Your question deals specifically with GWA studies. For this, please see this post, which is about suggestive level of association in contrast to genome wide significance.

As important or more important than those numbers, though, is the theoretical basis for any such number that could or might have been quoted to you. In that sense, your question is really about type I error rate and multiple testing. This would be an appropriate starting point for finding a dedicated review on the subject in pubmed.

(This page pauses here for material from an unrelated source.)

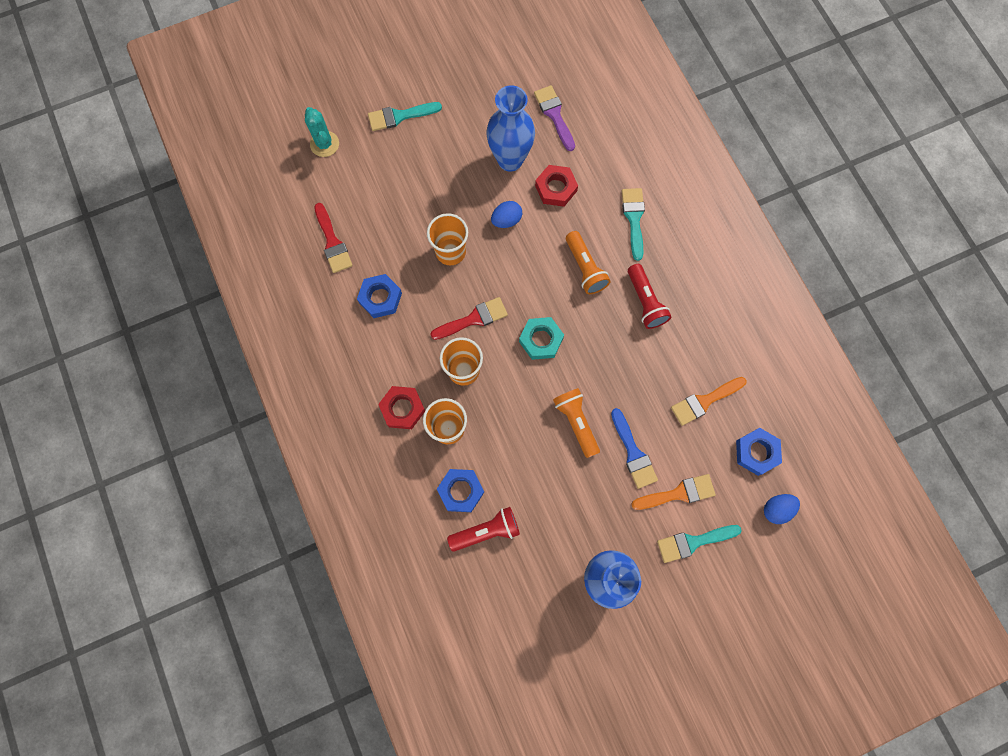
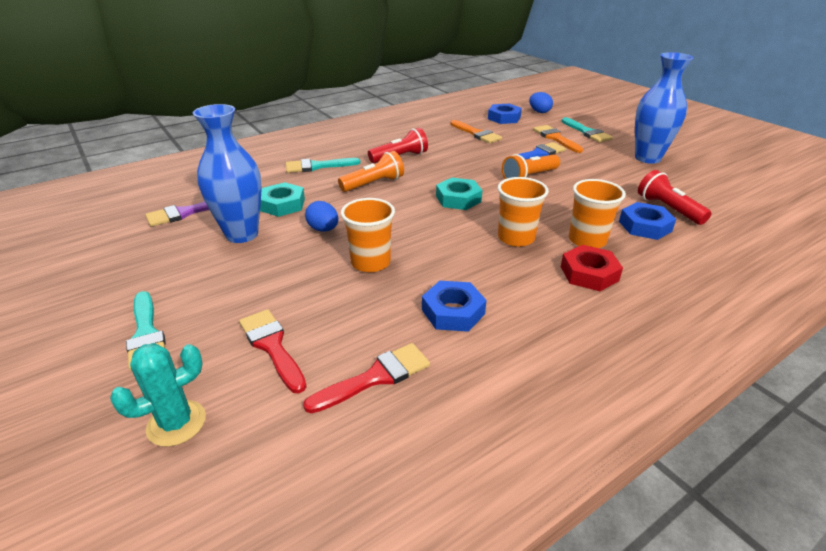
camera: 100 degrees left, 40 degrees down
(473, 319) = (452, 238): red brush -> red brush (272, 346)
(556, 188) = (282, 205): red nut -> turquoise nut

Briefly, there are different numbers one could provide. Generally, the Bonferonni correction was used in GWAS. Researchers knew that studies would accumulate, and so they set the alpha level so stringently that the mathematical expectation is that, based on chance alone, 0 associations will be identified. This is done by dividing the initial alpha level (0.05) by the number of independent markers being tested. That number is basically the number of SNVs that are not linked to any other genomic variant, and it varies a little bit by population. For Western Europeans, for instance, a pretty good estimate is 1,000,000 per genome.

Therefore, the Bonferonni corrected alpha threshold for the GWAS study is given by (1):

bonferonni-corrected alpha level = alpha level for one test / number of independent tests done            (1)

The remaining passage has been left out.